Rapat darurat digelar parlemen Mesir, Kamis pagi waktu setempat, dan hampir pada saat bersamaan Al-Ganzouri mengumumkan pemecatan Samir Zaher beserta stafnya. Al-Ganzouri juga menyatakan gubernur provinsi Port Said dan kepala polisi setempat mengundurkan diri dari jabatan masing-masing.

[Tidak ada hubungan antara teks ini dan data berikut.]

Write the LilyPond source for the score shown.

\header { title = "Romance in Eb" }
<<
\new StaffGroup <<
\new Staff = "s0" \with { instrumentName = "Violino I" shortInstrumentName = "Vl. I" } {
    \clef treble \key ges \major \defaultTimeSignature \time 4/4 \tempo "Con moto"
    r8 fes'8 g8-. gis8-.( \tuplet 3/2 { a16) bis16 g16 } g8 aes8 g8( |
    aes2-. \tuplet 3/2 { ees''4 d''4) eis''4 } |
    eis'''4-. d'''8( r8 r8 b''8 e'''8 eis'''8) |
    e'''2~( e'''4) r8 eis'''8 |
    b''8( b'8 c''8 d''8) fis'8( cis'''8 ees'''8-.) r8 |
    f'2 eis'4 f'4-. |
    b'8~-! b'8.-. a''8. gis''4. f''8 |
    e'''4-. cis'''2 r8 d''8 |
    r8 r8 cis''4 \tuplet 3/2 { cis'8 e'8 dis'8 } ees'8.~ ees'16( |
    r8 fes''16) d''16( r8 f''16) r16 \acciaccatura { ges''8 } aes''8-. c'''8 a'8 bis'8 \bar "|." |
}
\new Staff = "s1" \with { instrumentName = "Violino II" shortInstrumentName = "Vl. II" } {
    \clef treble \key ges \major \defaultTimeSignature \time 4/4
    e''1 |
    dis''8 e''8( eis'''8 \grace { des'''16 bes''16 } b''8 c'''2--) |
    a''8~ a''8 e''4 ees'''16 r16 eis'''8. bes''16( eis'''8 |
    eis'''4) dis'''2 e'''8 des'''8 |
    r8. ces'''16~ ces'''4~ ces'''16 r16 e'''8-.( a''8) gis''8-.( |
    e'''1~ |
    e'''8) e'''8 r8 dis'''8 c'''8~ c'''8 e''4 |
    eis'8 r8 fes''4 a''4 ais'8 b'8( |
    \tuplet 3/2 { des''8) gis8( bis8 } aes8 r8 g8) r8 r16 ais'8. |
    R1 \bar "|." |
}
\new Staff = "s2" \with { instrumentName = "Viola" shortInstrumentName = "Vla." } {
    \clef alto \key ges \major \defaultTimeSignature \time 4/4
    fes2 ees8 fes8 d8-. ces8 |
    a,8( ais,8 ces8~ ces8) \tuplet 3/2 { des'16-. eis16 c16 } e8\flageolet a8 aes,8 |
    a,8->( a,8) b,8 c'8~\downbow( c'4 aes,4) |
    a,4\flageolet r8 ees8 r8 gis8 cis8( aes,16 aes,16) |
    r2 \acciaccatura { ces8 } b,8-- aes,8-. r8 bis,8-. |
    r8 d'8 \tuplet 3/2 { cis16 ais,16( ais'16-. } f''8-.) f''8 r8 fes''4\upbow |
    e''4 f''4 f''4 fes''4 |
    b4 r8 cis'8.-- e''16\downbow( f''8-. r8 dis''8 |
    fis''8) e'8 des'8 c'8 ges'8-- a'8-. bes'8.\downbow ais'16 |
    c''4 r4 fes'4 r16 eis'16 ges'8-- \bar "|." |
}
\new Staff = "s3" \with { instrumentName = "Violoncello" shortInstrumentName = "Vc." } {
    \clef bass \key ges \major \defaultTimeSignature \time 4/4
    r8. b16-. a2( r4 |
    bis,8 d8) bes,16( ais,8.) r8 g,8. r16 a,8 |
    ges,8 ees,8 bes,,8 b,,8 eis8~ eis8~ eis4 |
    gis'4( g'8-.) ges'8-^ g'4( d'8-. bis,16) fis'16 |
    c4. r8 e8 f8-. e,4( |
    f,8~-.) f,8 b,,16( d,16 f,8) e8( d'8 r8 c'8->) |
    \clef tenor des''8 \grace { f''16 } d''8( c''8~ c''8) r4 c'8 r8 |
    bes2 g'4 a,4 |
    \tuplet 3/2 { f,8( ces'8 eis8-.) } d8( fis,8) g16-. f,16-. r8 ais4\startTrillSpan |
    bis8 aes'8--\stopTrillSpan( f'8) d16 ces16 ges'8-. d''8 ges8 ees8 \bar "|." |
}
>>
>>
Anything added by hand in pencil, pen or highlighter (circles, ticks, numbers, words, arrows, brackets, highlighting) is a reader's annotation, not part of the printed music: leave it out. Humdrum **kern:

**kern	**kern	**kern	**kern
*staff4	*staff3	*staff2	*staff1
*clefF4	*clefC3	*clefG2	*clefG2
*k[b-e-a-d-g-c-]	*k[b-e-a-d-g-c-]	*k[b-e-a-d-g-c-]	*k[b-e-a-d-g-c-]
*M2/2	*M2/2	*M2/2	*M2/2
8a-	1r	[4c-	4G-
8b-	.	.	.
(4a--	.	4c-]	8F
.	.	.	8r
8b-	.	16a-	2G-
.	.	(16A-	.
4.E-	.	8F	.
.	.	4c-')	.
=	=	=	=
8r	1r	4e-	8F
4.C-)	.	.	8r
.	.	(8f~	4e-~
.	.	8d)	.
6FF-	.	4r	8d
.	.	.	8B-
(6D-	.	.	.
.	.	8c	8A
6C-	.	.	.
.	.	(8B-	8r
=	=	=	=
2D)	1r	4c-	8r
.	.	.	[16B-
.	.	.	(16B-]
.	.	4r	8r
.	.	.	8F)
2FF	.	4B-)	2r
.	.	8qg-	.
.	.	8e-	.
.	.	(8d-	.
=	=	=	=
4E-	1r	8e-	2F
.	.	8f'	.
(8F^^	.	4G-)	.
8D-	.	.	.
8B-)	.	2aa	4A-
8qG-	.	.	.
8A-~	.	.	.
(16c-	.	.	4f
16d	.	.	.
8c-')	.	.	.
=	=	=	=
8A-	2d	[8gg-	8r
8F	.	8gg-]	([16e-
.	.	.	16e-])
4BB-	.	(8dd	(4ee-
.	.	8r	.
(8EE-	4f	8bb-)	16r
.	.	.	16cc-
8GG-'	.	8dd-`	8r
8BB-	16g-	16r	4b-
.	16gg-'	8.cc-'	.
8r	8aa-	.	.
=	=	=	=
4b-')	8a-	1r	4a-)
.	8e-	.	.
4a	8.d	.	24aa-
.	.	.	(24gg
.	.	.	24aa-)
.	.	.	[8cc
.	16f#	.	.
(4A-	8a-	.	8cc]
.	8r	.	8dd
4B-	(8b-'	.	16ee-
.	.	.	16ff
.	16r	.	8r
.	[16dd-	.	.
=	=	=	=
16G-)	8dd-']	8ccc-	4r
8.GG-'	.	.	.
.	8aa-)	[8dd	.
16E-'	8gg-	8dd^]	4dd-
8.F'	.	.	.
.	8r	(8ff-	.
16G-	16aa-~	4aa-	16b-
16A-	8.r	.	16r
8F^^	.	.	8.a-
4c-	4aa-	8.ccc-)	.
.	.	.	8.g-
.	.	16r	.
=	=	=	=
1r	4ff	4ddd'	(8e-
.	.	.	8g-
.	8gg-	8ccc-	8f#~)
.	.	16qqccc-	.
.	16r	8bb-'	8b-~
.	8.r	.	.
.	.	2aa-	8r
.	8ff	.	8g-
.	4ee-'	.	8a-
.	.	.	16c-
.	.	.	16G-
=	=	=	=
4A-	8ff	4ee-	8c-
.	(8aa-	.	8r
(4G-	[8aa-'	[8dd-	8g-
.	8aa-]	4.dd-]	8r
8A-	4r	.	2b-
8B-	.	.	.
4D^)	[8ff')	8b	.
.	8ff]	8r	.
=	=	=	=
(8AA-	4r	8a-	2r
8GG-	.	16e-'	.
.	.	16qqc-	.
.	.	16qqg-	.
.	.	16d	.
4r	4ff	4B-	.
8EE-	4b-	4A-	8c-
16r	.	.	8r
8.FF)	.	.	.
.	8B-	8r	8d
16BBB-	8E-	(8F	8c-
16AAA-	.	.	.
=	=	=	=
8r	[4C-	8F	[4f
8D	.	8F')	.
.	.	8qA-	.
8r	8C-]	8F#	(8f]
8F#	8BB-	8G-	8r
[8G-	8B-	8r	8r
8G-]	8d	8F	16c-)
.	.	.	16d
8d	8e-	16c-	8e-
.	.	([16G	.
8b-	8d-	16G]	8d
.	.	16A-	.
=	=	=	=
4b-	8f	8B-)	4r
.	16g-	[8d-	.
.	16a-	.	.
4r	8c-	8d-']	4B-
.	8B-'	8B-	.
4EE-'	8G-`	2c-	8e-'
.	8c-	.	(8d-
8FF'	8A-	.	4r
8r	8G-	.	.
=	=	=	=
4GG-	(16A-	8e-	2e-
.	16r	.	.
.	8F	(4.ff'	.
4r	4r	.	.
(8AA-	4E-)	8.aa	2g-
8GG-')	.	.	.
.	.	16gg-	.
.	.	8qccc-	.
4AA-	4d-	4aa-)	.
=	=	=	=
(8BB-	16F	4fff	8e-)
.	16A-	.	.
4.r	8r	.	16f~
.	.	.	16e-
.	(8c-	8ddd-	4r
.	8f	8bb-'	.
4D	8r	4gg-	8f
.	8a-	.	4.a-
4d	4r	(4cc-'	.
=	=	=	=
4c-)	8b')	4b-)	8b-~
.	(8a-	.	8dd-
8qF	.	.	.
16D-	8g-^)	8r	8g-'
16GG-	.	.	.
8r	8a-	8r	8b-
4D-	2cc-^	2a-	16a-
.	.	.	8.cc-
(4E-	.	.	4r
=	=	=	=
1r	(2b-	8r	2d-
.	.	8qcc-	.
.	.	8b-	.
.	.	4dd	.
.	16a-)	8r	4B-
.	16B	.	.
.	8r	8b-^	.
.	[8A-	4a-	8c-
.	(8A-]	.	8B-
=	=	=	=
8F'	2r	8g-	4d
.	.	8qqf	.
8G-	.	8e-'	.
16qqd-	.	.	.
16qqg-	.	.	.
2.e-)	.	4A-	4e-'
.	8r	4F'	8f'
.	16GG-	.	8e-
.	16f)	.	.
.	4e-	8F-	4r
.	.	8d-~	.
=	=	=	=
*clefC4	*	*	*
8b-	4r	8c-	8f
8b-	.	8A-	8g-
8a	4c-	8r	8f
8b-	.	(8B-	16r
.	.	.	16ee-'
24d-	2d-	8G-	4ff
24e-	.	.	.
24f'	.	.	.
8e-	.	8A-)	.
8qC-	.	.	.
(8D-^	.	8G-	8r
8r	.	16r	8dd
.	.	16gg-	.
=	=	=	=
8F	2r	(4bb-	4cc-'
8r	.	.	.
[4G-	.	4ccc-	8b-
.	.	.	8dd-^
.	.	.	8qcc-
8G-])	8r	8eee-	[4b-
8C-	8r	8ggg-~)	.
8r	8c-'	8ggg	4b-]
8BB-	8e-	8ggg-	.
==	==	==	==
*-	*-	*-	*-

Namun, Zaher berencana balik melaporkan tindakan sang Perdana Menteri kepada FIFA sebagai bentuk intervensi pemerintah terhadap otoritas sepakbola di negara itu. Jika dibahas, FIFA dapat menurunkan sanksi kepada Mesir sehingga mereka kehilangan hak berpartisipasi di Olimpiade London musim panas nanti.
Kerusuhan juga menyebabkan pelatih Al Ahly Manuel Jose tidak berminat melanjutkan tugasnya setelah melakukan pertemuan dengan presiden Hassan Hamdi. Begitu pula dengan para pemain bintang mereka, seperti Mohamed Barakat dan Emad Meteb yang tidak bersedia bermain lagi untuk Al Ahly.